Pada perkembangannya
karapan sapi menjadi perlombaan. Sepasang sapi menarik kereta kayu yang ditunggangi
joki karapan. Yang diperlombakan adalah kecepatan berlari dari masing-masing
sapi.
Sebuah lapangan
tak terlalu luas dipakai untuk sapi-sapi berpacu dengan waktu dan debu. Trek pacuannya
biasanya 100 meter dengan alokasi waktu sekitar sepuluh detik hingga satu
menit.
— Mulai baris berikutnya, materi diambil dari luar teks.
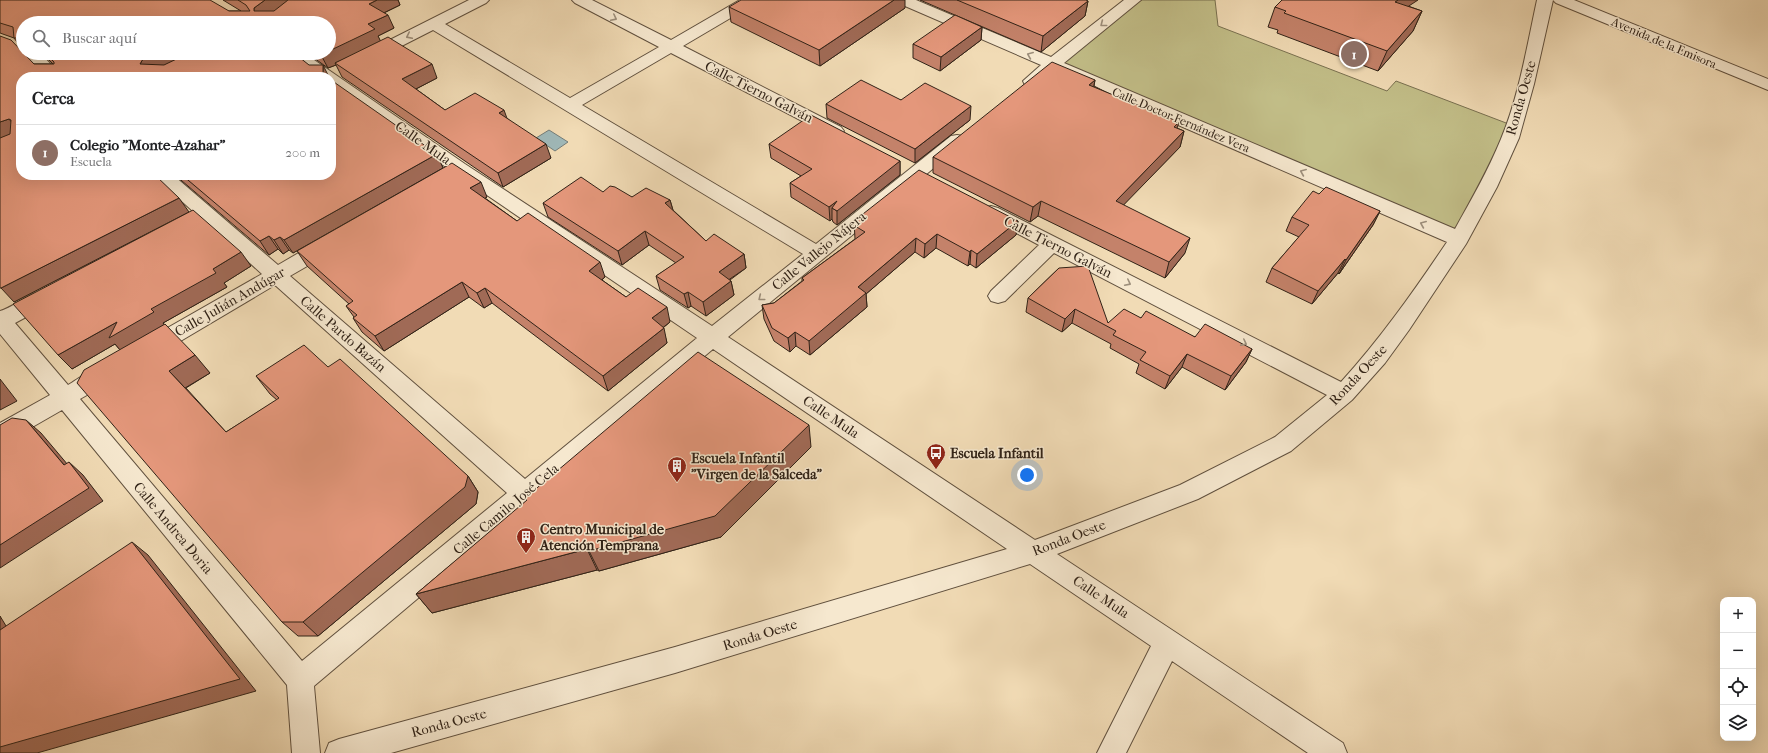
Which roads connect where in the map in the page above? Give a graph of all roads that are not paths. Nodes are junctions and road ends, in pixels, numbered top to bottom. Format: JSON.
{"nodes":[{"id":1,"x":481,"y":0,"type":"edge"},
{"id":2,"x":580,"y":0,"type":"edge"},
{"id":3,"x":751,"y":0,"type":"edge"},
{"id":4,"x":903,"y":0,"type":"edge"},
{"id":5,"x":1133,"y":0,"type":"edge"},
{"id":6,"x":1546,"y":0,"type":"edge"},
{"id":7,"x":1561,"y":0,"type":"edge"},
{"id":8,"x":434,"y":24,"type":"junction"},
{"id":9,"x":670,"y":47,"type":"junction"},
{"id":10,"x":38,"y":60,"type":"edge"},
{"id":11,"x":305,"y":60,"type":"edge"},
{"id":12,"x":356,"y":63,"type":"edge"},
{"id":13,"x":1052,"y":64,"type":"junction"},
{"id":14,"x":50,"y":72,"type":"edge"},
{"id":15,"x":325,"y":72,"type":"edge"},
{"id":16,"x":336,"y":79,"type":"edge"},
{"id":17,"x":1768,"y":85,"type":"edge"},
{"id":18,"x":1015,"y":94,"type":"edge"},
{"id":19,"x":571,"y":105,"type":"junction"},
{"id":20,"x":972,"y":128,"type":"edge"},
{"id":21,"x":853,"y":140,"type":"edge"},
{"id":22,"x":458,"y":168,"type":"junction"},
{"id":23,"x":909,"y":169,"type":"junction"},
{"id":24,"x":166,"y":180,"type":"edge"},
{"id":25,"x":438,"y":180,"type":"edge"},
{"id":26,"x":936,"y":184,"type":"edge"},
{"id":27,"x":977,"y":205,"type":"edge"},
{"id":28,"x":344,"y":236,"type":"edge"},
{"id":29,"x":1459,"y":239,"type":"junction"},
{"id":30,"x":1052,"y":244,"type":"junction"},
{"id":31,"x":816,"y":253,"type":"junction"},
{"id":32,"x":276,"y":275,"type":"junction"},
{"id":33,"x":64,"y":287,"type":"edge"},
{"id":34,"x":998,"y":296,"type":"dead end"},
{"id":35,"x":0,"y":320,"type":"edge"},
{"id":36,"x":712,"y":338,"type":"junction"},
{"id":37,"x":1344,"y":394,"type":"junction"},
{"id":38,"x":65,"y":398,"type":"junction"},
{"id":39,"x":0,"y":434,"type":"edge"},
{"id":40,"x":524,"y":493,"type":"junction"},
{"id":41,"x":1033,"y":552,"type":"junction"},
{"id":42,"x":1168,"y":642,"type":"junction"},
{"id":43,"x":300,"y":680,"type":"junction"},
{"id":44,"x":306,"y":753,"type":"edge"},
{"id":45,"x":339,"y":753,"type":"edge"},
{"id":46,"x":1111,"y":753,"type":"edge"},
{"id":47,"x":1333,"y":753,"type":"edge"}],
"edges":[{"from":1,"to":8,"type":"street"},
{"from":2,"to":9,"type":"street","name":"Calle Tierno Galván","one_way":true},
{"from":3,"to":9,"type":"street"},
{"from":13,"to":4,"type":"street","name":"Calle Doctor Fernández Vera","one_way":true},
{"from":5,"to":13,"type":"street","one_way":true},
{"from":6,"to":29,"type":"street","name":"Ronda Oeste"},
{"from":7,"to":17,"type":"street","name":"Avenida de la Emisora"},
{"from":8,"to":12,"type":"street","one_way":true},
{"from":8,"to":19,"type":"street"},
{"from":9,"to":19,"type":"street"},
{"from":9,"to":21,"type":"street","name":"Calle Tierno Galván"},
{"from":10,"to":14,"type":"street"},
{"from":11,"to":15,"type":"street","name":"Calle Mula"},
{"from":13,"to":18,"type":"street"},
{"from":29,"to":13,"type":"street","name":"Calle Doctor Fernández Vera","one_way":true},
{"from":16,"to":22,"type":"street","name":"Calle Mula"},
{"from":19,"to":31,"type":"street"},
{"from":20,"to":23,"type":"street","name":"Calle Vallejo Nájera"},
{"from":22,"to":25,"type":"street"},
{"from":22,"to":36,"type":"street","name":"Calle Mula"},
{"from":23,"to":26,"type":"street"},
{"from":23,"to":31,"type":"street","name":"Calle Vallejo Nájera"},
{"from":24,"to":32,"type":"street","name":"Calle Pardo Bazán"},
{"from":27,"to":30,"type":"street","name":"Calle Tierno Galván"},
{"from":28,"to":32,"type":"street","name":"Calle Julián Andúgar"},
{"from":29,"to":37,"type":"street","name":"Ronda Oeste"},
{"from":30,"to":34,"type":"street"},
{"from":30,"to":37,"type":"street","name":"Calle Tierno Galván","one_way":true},
{"from":31,"to":36,"type":"street","name":"Calle Vallejo Nájera","one_way":true},
{"from":32,"to":38,"type":"street","name":"Calle Julián Andúgar"},
{"from":32,"to":40,"type":"street","name":"Calle Pardo Bazán"},
{"from":33,"to":35,"type":"street"},
{"from":35,"to":38,"type":"street","name":"Calle Andrea Doria"},
{"from":36,"to":40,"type":"street","name":"Calle Camilo José Cela"},
{"from":36,"to":41,"type":"street","name":"Calle Mula"},
{"from":37,"to":41,"type":"street","name":"Ronda Oeste"},
{"from":38,"to":39,"type":"street","name":"Calle Julián Andúgar"},
{"from":38,"to":43,"type":"street","name":"Calle Andrea Doria"},
{"from":40,"to":43,"type":"street","name":"Calle Camilo José Cela"},
{"from":41,"to":42,"type":"street","name":"Calle Mula"},
{"from":41,"to":45,"type":"street","name":"Ronda Oeste"},
{"from":42,"to":46,"type":"street"},
{"from":42,"to":47,"type":"street","name":"Calle Mula"},
{"from":43,"to":44,"type":"street"}]}
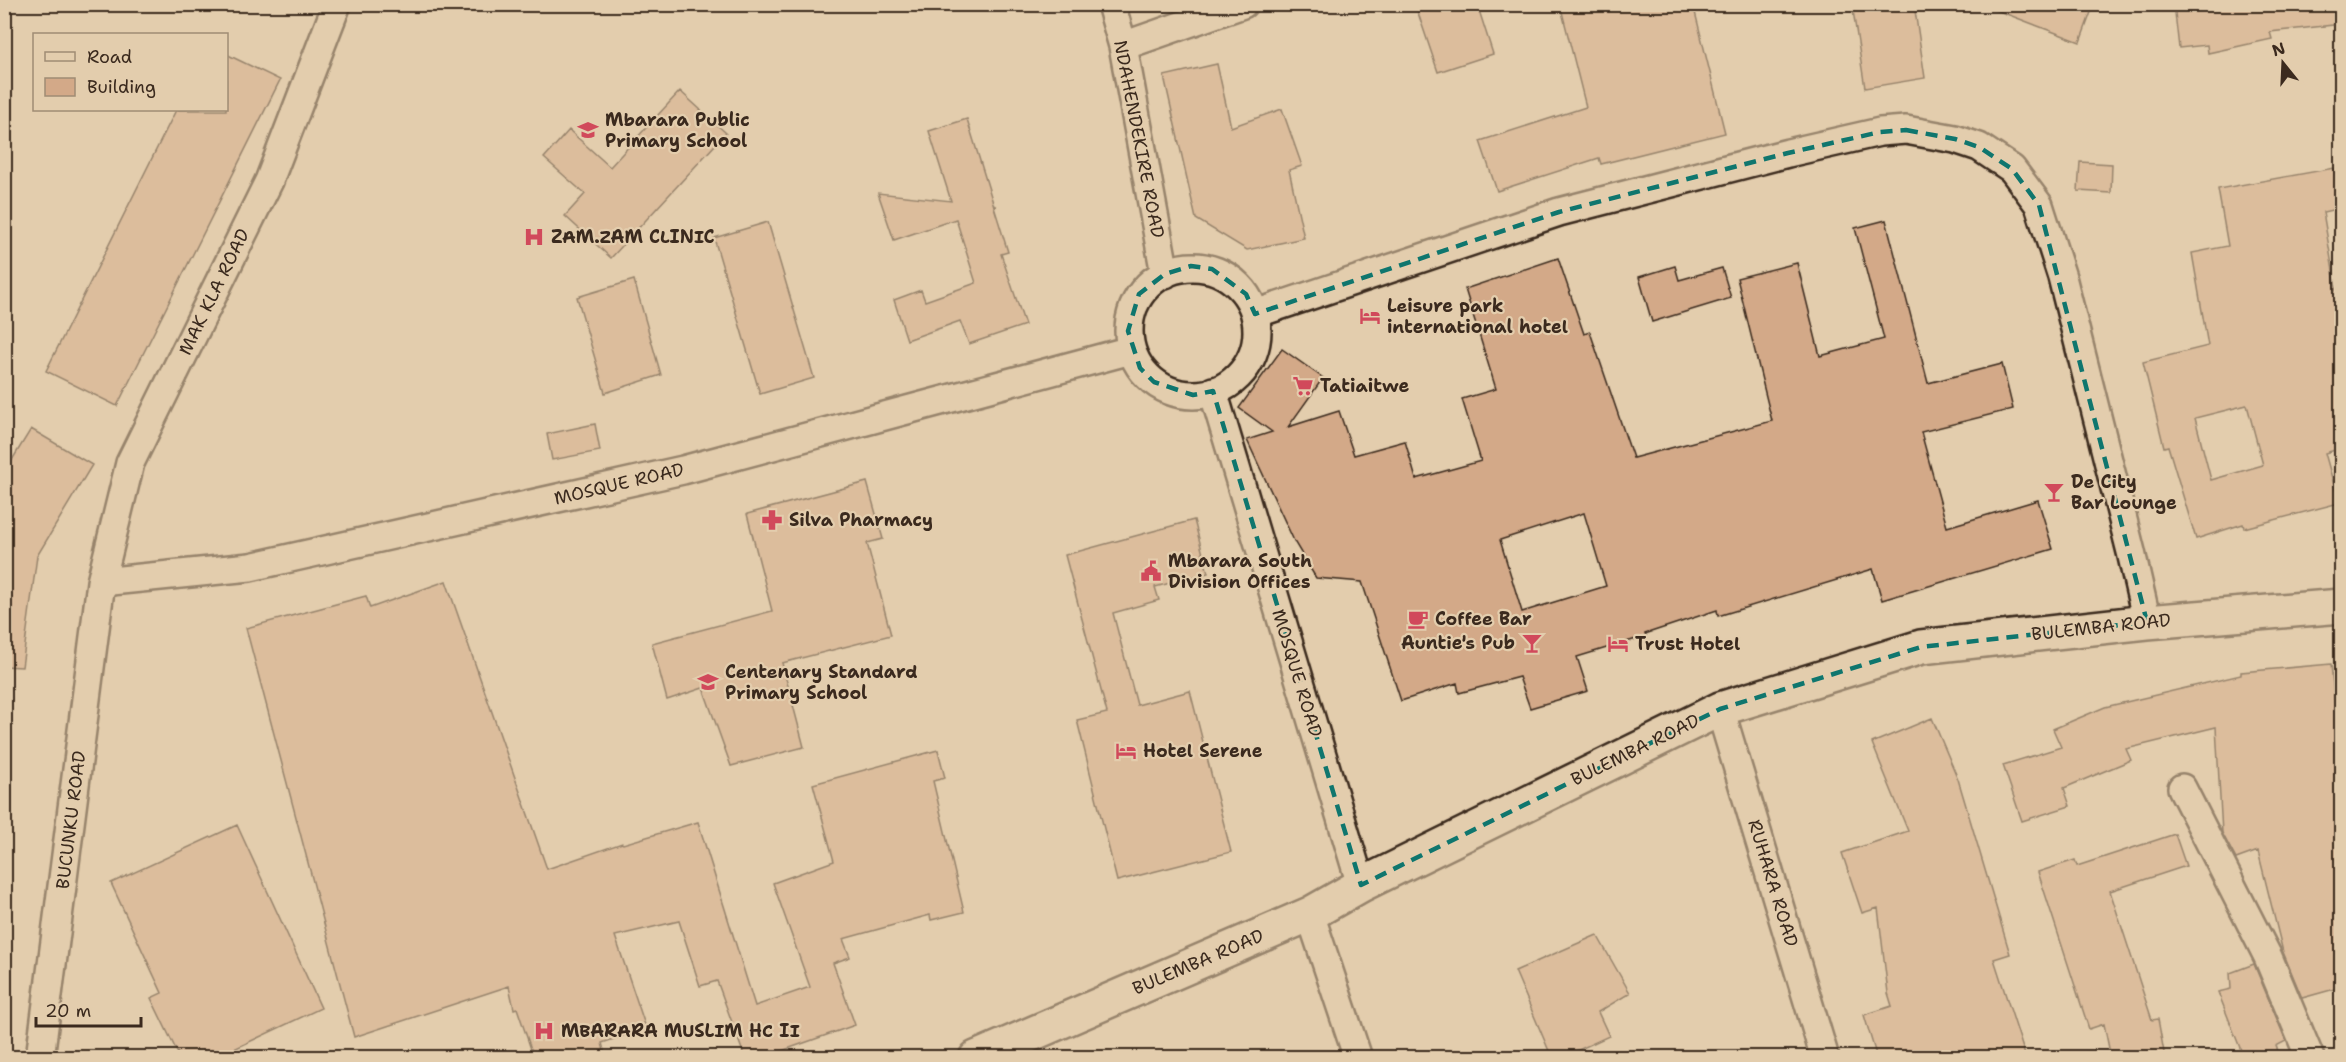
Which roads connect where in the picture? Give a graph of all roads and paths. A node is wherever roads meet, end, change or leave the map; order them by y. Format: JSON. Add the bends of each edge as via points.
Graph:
{"nodes":[{"id":1,"x":337,"y":4,"type":"edge"},
{"id":2,"x":1111,"y":4,"type":"edge"},
{"id":3,"x":1243,"y":4,"type":"edge"},
{"id":4,"x":1123,"y":46,"type":"junction"},
{"id":5,"x":1165,"y":274,"type":"junction"},
{"id":6,"x":1255,"y":314,"type":"junction"},
{"id":7,"x":1131,"y":350,"type":"junction"},
{"id":8,"x":1213,"y":391,"type":"junction"},
{"id":9,"x":101,"y":582,"type":"junction"},
{"id":10,"x":2342,"y":606,"type":"edge"},
{"id":11,"x":2147,"y":622,"type":"junction"},
{"id":12,"x":1720,"y":709,"type":"junction"},
{"id":13,"x":2182,"y":788,"type":"dead end"},
{"id":14,"x":1360,"y":885,"type":"junction"},
{"id":15,"x":1310,"y":914,"type":"junction"},
{"id":16,"x":40,"y":1058,"type":"edge"},
{"id":17,"x":976,"y":1058,"type":"edge"},
{"id":18,"x":1358,"y":1058,"type":"edge"},
{"id":19,"x":1825,"y":1058,"type":"edge"},
{"id":20,"x":2310,"y":1058,"type":"edge"}],
"edges":[{"from":1,"to":9,"type":"street","name":"MAK KLA ROAD","via":[[269,182],[129,464]]},
{"from":2,"to":4,"type":"street","name":"NDAHENDEKIRE ROAD"},
{"from":3,"to":4,"type":"street"},
{"from":4,"to":5,"type":"street","name":"NDAHENDEKIRE ROAD"},
{"from":5,"to":6,"type":"street","via":[[1191,266],[1212,269],[1239,286]]},
{"from":5,"to":7,"type":"street","via":[[1152,280],[1139,294],[1128,331]]},
{"from":6,"to":8,"type":"street","via":[[1254,352],[1230,383]]},
{"from":6,"to":11,"type":"street","via":[[1559,212],[1799,150],[1880,132],[1906,130],[1955,138],[1979,147],[2012,169],[2039,205],[2062,277]]},
{"from":7,"to":8,"type":"street","via":[[1140,368],[1154,382],[1173,392],[1193,395]]},
{"from":7,"to":9,"type":"street","name":"MOSQUE ROAD","via":[[671,472],[250,567]]},
{"from":8,"to":14,"type":"street","name":"MOSQUE ROAD"},
{"from":9,"to":16,"type":"street","name":"BUCUNKU ROAD"},
{"from":10,"to":11,"type":"main road","name":"BULEMBA ROAD"},
{"from":11,"to":12,"type":"main road","name":"BULEMBA ROAD","via":[[1921,647]]},
{"from":12,"to":14,"type":"main road","name":"BULEMBA ROAD"},
{"from":12,"to":19,"type":"street","name":"RUHARA ROAD"},
{"from":13,"to":20,"type":"street","via":[[2268,957]]},
{"from":14,"to":15,"type":"main road","name":"BULEMBA ROAD"},
{"from":15,"to":17,"type":"main road","name":"BULEMBA ROAD"},
{"from":15,"to":18,"type":"street"}]}
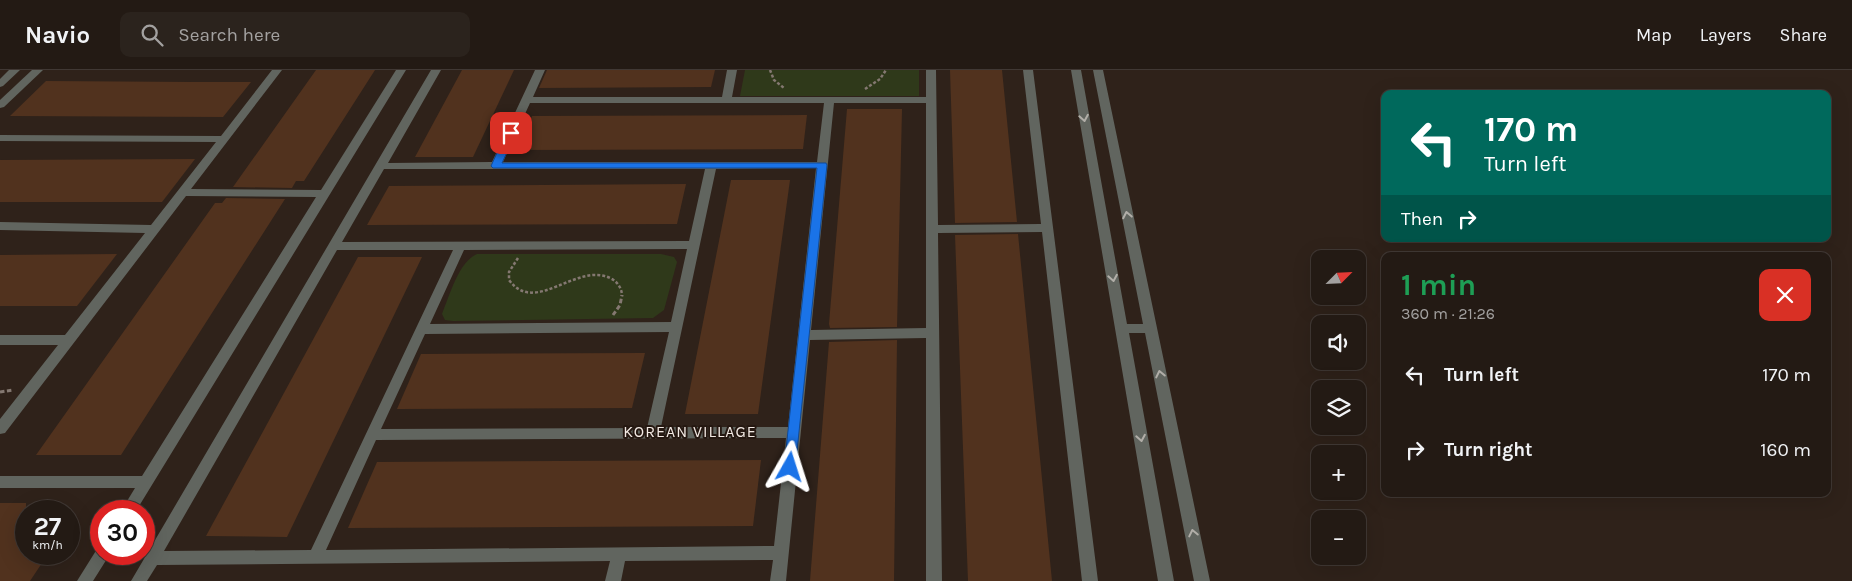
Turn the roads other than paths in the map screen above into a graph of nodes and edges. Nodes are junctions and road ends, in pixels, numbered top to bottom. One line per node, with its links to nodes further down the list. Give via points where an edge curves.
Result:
1 (15, 70): 12 (street)
2 (38, 70): 16 (street)
3 (277, 70): 19 (street)
4 (401, 70): 25 (street)
5 (436, 70): 21 (street)
6 (540, 70): 13 (street)
7 (732, 70): 14 (street)
8 (930, 70): 15 (street)
9 (1028, 70): 27 (street)
10 (1076, 70): 34 (street, one-way to 34)
11 (1098, 70): 36 (street, one-way to 11)
12 (0, 84)
13 (526, 100): 14 (street); 22 (street)
14 (726, 100): 17 (street)
15 (931, 100): 17 (street); 29 (street)
16 (2, 101)
17 (829, 102): 20 (street)
18 (0, 138): 19 (street)
19 (224, 139): 24 (street)
20 (822, 165): 23 (street); 38 (street)
21 (380, 166): 22 (street); 31 (street)
22 (496, 166): 23 (street)
23 (710, 166): 30 (street)
24 (183, 192): 25 (street); 28 (street)
25 (324, 194): 46 (street)
26 (0, 226): 28 (street)
27 (1047, 228): 29 (street); 60 (street)
28 (154, 229): 40 (street)
29 (931, 229): 37 (street)
30 (693, 245): 32 (street); 33 (street)
31 (333, 246): 32 (street); 48 (street)
32 (460, 246): 35 (street)
33 (676, 328): 35 (street); 42 (street)
34 (1122, 328): 36 (street); 61 (street, one-way to 61)
35 (422, 329): 44 (street)
36 (1150, 329): 62 (street, one-way to 36)
37 (932, 333): 38 (street); 59 (street)
38 (804, 335): 43 (street)
39 (0, 340): 40 (street)
40 (69, 340): 41 (street)
41 (0, 429)
42 (653, 432): 43 (street); 44 (street)
43 (794, 432): 49 (street)
44 (372, 435): 51 (street)
45 (0, 482): 46 (street)
46 (146, 482): 47 (street)
47 (135, 500)
48 (155, 553)
49 (781, 553): 50 (street); 58 (street)
50 (619, 554): 51 (street); 57 (street)
51 (315, 557): 52 (street)
52 (155, 558)
53 (95, 565): 55 (street)
54 (148, 565): 56 (street)
55 (85, 581)
56 (139, 581)
57 (613, 581)
58 (778, 581)
59 (934, 581)
60 (1090, 581)
61 (1166, 581)
62 (1202, 581)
Tak lupa ada pembagian babaknya juga.
Di beberapa
kota di Madura, karapan sapi berlangsung pada bulan Agustus – September,
kemudian babak final pertandingan diselenggarakan pada akhir September atau
Oktober.
Pertandingan
final biasanya di gelar di Kota Pamekasan, ajang bergengsi untuk memperebutkan
piala bergilir Presiden. Tapi pada bulan November 2013 namanya diganti Piala
Gubernur.
Sumber foto: okezonetravel |
Sekalipun sejarah permulaannya tidak sama, tetapi kisah perjalanan matador dan karapan sapi tetap saja tak jauh beda. Memang, tak ada majalah dan tabloid yang memasang wajah para joki juara karapan sapi. Tapi seperti matador sebagai julukan untuk Spanyol, karapan sapi juga menjadi ikon budaya di Madura.
Posting Komentar untuk "Matador: Turnamen Olahraga Spanyol"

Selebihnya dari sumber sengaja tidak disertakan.